YOUR GOAL :: Would you repeat the whole listing exactly, pictures excluded?

DATA FOR THIS TASK ::
# # #
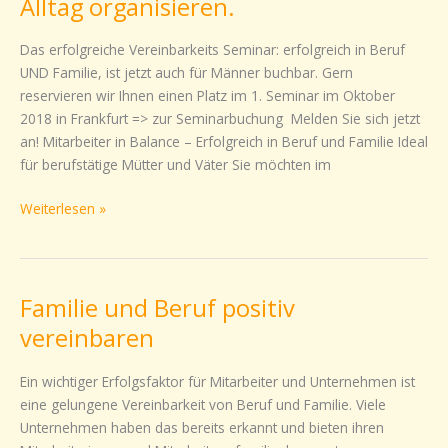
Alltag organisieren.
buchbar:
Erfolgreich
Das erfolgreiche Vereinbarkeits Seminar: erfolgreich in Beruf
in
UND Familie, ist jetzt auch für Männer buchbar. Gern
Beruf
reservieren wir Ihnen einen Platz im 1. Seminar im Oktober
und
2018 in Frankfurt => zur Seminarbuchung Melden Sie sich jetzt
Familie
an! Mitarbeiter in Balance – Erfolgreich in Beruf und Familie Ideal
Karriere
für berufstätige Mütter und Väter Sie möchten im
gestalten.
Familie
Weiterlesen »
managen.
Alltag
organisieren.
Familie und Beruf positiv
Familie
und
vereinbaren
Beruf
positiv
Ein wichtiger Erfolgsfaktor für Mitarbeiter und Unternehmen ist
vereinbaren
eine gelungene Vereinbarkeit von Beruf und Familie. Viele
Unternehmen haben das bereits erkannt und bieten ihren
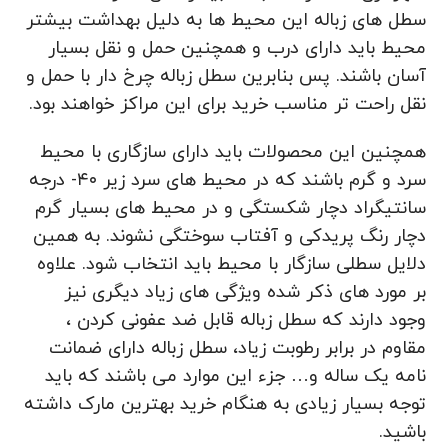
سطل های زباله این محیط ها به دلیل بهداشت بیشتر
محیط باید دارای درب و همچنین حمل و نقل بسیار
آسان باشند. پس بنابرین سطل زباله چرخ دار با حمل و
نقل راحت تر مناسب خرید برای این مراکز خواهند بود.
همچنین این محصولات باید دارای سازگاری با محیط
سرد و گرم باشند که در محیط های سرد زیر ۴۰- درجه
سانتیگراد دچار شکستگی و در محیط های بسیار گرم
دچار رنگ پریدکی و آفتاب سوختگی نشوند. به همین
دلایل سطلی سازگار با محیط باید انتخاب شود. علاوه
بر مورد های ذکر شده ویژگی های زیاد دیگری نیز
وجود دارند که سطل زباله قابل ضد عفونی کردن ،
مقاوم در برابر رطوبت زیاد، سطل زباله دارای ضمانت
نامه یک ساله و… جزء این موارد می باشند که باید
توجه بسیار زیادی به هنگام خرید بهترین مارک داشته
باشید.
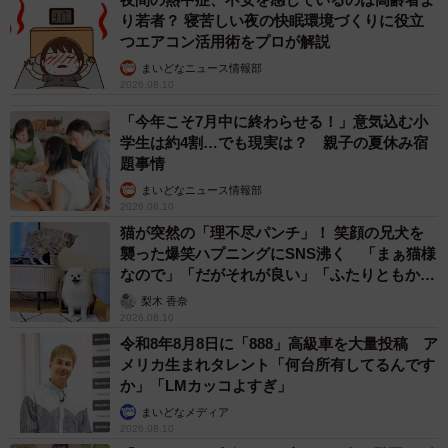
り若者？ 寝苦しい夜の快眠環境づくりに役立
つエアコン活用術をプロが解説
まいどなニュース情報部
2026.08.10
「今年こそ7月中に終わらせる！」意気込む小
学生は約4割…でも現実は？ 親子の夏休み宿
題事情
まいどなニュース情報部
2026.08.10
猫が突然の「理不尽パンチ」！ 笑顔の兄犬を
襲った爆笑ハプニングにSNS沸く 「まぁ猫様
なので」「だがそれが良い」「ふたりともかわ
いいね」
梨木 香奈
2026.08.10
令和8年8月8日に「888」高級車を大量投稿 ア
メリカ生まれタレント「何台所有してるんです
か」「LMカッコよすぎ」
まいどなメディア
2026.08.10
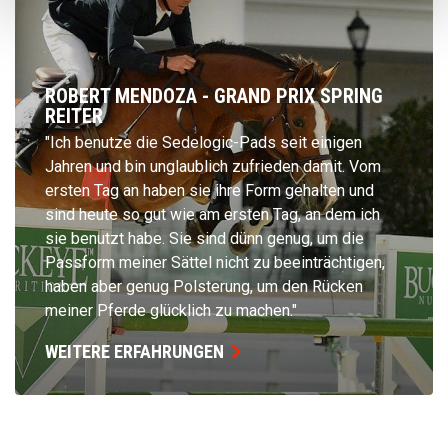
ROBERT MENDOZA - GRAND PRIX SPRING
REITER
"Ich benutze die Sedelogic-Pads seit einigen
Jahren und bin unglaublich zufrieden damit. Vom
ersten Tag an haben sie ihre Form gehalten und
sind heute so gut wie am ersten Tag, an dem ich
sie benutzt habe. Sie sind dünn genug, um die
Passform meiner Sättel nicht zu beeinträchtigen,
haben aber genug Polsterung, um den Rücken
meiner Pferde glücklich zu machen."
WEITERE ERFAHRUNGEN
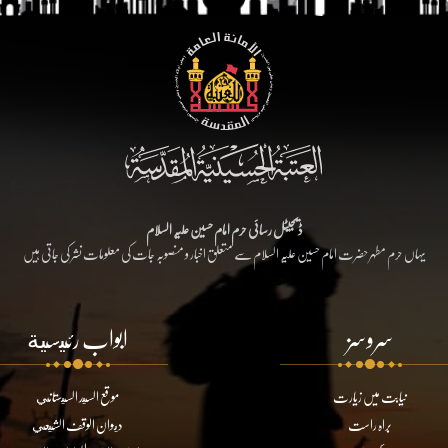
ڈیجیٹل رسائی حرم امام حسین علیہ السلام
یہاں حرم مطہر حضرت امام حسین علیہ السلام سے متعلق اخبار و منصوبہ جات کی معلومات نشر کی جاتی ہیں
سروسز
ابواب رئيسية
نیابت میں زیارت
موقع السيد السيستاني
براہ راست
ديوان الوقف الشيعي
# # #
ANSWER SECTION ::
Alltag organisieren.
buchbar:
Erfolgreich
Das erfolgreiche Vereinbarkeits Seminar: erfolgreich in Beruf
in
UND Familie, ist jetzt auch für Männer buchbar. Gern
Beruf
reservieren wir Ihnen einen Platz im 1. Seminar im Oktober
und
2018 in Frankfurt => zur Seminarbuchung Melden Sie sich jetzt
Familie
an! Mitarbeiter in Balance – Erfolgreich in Beruf und Familie Ideal
Karriere
für berufstätige Mütter und Väter Sie möchten im
gestalten.
Familie
Weiterlesen »
managen.
Alltag
organisieren.
Familie und Beruf positiv
Familie
und
vereinbaren
Beruf
positiv
Ein wichtiger Erfolgsfaktor für Mitarbeiter und Unternehmen ist
vereinbaren
eine gelungene Vereinbarkeit von Beruf und Familie. Viele
Unternehmen haben das bereits erkannt und bieten ihren
سطل های زباله این محیط ها به دلیل بهداشت بیشتر
محیط باید دارای درب و همچنین حمل و نقل بسیار
آسان باشند. پس بنابرین سطل زباله چرخ دار با حمل و
نقل راحت تر مناسب خرید برای این مراکز خواهند بود.
همچنین این محصولات باید دارای سازگاری با محیط
سرد و گرم باشند که در محیط های سرد زیر ۴۰- درجه
سانتیگراد دچار شکستگی و در محیط های بسیار گرم
دچار رنگ پریدکی و آفتاب سوختگی نشوند. به همین
دلایل سطلی سازگار با محیط باید انتخاب شود. علاوه
بر مورد های ذکر شده ویژگی های زیاد دیگری نیز
وجود دارند که سطل زباله قابل ضد عفونی کردن ،
مقاوم در برابر رطوبت زیاد، سطل زباله دارای ضمانت
نامه یک ساله و… جزء این موارد می باشند که باید
توجه بسیار زیادی به هنگام خرید بهترین مارک داشته
باشید.
り若者？ 寝苦しい夜の快眠環境づくりに役立
つエアコン活用術をプロが解説
まいどなニュース情報部
2026.08.10
「今年こそ7月中に終わらせる！」意気込む小
学生は約4割…でも現実は？ 親子の夏休み宿
題事情
まいどなニュース情報部
2026.08.10
猫が突然の「理不尽パンチ」！ 笑顔の兄犬を
襲った爆笑ハプニングにSNS沸く 「まぁ猫様
なので」「だがそれが良い」「ふたりともかわ
いいね」
梨木 香奈
2026.08.10
令和8年8月8日に「888」高級車を大量投稿 ア
メリカ生まれタレント「何台所有してるんです
か」「LMカッコよすぎ」
まいどなメディア
2026.08.10
ROBERT MENDOZA - GRAND PRIX SPRING
REITER
"Ich benutze die Sedelogic-Pads seit einigen
Jahren und bin unglaublich zufrieden damit. Vom
ersten Tag an haben sie ihre Form gehalten und
sind heute so gut wie am ersten Tag, an dem ich
sie benutzt habe. Sie sind dünn genug, um die
Passform meiner Sättel nicht zu beeinträchtigen,
haben aber genug Polsterung, um den Rücken
meiner Pferde glücklich zu machen."
WEITERE ERFAHRUNGEN
ڈیجیٹل رسائی حرم امام حسین علیہ السلام
یہاں حرم مطہر حضرت امام حسین علیہ السلام سے متعلق اخبار و منصوبہ جات کی معلومات نشر کی جاتی ہیں
سروسز
ابواب رئيسية
نیابت میں زیارت
موقع السيد السيستاني
براہ راست
ديوان الوقف الشيعي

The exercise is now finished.